What is required ->
Using "Left" as the search string, find the matching lines below and copy them.
(Provided data Opens)
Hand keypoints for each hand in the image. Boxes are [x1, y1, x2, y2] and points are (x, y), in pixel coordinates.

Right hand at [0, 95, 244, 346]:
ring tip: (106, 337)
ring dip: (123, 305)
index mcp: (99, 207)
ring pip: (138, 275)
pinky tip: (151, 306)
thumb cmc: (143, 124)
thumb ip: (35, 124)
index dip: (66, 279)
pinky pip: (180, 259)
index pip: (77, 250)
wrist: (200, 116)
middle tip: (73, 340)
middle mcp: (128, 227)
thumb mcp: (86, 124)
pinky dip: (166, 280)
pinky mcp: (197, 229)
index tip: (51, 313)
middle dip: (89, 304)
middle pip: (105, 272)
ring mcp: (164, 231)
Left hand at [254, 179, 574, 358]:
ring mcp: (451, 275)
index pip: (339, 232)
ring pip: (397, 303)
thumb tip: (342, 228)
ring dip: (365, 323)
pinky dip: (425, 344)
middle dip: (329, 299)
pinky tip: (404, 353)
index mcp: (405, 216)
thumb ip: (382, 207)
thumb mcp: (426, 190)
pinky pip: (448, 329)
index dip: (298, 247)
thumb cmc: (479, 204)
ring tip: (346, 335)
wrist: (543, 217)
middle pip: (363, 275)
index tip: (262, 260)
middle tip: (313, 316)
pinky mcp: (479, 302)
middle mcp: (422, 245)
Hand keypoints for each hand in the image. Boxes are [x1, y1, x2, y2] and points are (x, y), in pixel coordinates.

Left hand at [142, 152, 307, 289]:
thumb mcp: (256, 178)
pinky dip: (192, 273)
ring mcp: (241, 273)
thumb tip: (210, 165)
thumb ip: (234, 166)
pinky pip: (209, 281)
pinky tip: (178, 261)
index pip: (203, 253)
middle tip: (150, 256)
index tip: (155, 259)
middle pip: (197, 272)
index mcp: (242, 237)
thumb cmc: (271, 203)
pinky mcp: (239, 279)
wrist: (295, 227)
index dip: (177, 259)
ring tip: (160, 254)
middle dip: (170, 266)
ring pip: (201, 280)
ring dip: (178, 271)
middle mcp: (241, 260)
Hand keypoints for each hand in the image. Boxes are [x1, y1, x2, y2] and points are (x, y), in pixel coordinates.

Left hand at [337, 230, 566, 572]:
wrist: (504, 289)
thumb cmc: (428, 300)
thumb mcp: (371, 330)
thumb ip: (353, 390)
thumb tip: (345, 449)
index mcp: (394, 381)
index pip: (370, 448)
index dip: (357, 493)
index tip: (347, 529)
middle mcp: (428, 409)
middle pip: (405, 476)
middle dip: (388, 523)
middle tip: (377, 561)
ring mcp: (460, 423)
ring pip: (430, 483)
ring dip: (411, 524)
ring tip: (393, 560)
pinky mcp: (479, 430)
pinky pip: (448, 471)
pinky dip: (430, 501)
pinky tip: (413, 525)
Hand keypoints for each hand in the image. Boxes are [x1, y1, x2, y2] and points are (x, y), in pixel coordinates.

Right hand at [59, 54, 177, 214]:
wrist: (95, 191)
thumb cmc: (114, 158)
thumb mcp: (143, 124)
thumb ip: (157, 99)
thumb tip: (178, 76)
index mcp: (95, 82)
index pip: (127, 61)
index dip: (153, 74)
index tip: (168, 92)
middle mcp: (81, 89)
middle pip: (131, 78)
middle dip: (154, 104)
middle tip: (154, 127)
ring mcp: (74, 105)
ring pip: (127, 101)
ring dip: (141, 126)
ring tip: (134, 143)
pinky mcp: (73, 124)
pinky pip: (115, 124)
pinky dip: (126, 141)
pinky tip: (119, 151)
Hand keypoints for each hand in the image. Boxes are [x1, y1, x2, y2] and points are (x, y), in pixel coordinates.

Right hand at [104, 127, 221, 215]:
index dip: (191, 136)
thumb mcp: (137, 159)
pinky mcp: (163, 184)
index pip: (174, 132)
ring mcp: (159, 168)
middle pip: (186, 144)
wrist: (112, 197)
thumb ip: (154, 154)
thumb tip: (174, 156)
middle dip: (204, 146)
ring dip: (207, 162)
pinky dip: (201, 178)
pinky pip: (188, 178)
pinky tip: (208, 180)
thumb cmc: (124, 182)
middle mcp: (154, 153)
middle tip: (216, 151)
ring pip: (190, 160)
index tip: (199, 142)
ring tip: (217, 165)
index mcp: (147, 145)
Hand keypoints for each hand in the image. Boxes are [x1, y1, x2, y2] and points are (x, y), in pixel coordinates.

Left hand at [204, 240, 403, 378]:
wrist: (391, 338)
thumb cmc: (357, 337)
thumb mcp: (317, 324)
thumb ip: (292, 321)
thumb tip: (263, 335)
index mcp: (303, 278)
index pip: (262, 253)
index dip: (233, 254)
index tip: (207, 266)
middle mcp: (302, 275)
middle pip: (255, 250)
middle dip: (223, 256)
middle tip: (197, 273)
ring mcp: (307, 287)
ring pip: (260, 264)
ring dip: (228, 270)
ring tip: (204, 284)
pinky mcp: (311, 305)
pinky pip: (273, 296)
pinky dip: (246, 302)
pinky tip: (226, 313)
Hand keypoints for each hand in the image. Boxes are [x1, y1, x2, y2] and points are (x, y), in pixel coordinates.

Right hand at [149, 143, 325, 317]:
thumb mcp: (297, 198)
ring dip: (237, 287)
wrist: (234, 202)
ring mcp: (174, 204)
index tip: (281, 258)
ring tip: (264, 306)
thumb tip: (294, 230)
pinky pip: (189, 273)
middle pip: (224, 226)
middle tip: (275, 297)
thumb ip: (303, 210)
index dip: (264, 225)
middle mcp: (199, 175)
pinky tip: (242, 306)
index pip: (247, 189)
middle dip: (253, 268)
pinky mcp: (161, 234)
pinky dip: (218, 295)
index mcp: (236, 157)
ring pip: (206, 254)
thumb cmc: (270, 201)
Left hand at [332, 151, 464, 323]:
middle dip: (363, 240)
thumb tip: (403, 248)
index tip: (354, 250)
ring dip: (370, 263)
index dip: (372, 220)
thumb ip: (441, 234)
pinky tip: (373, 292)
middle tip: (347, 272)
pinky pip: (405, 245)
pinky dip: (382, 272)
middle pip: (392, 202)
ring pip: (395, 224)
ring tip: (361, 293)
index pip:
(Provided data Closes)
Solution for this task ->
Left hand at [254, 179, 574, 358]:
Left hand at [142, 152, 307, 289]:
Left hand at [337, 230, 566, 572]:
Left hand at [204, 240, 403, 378]:
Left hand at [332, 151, 464, 323]:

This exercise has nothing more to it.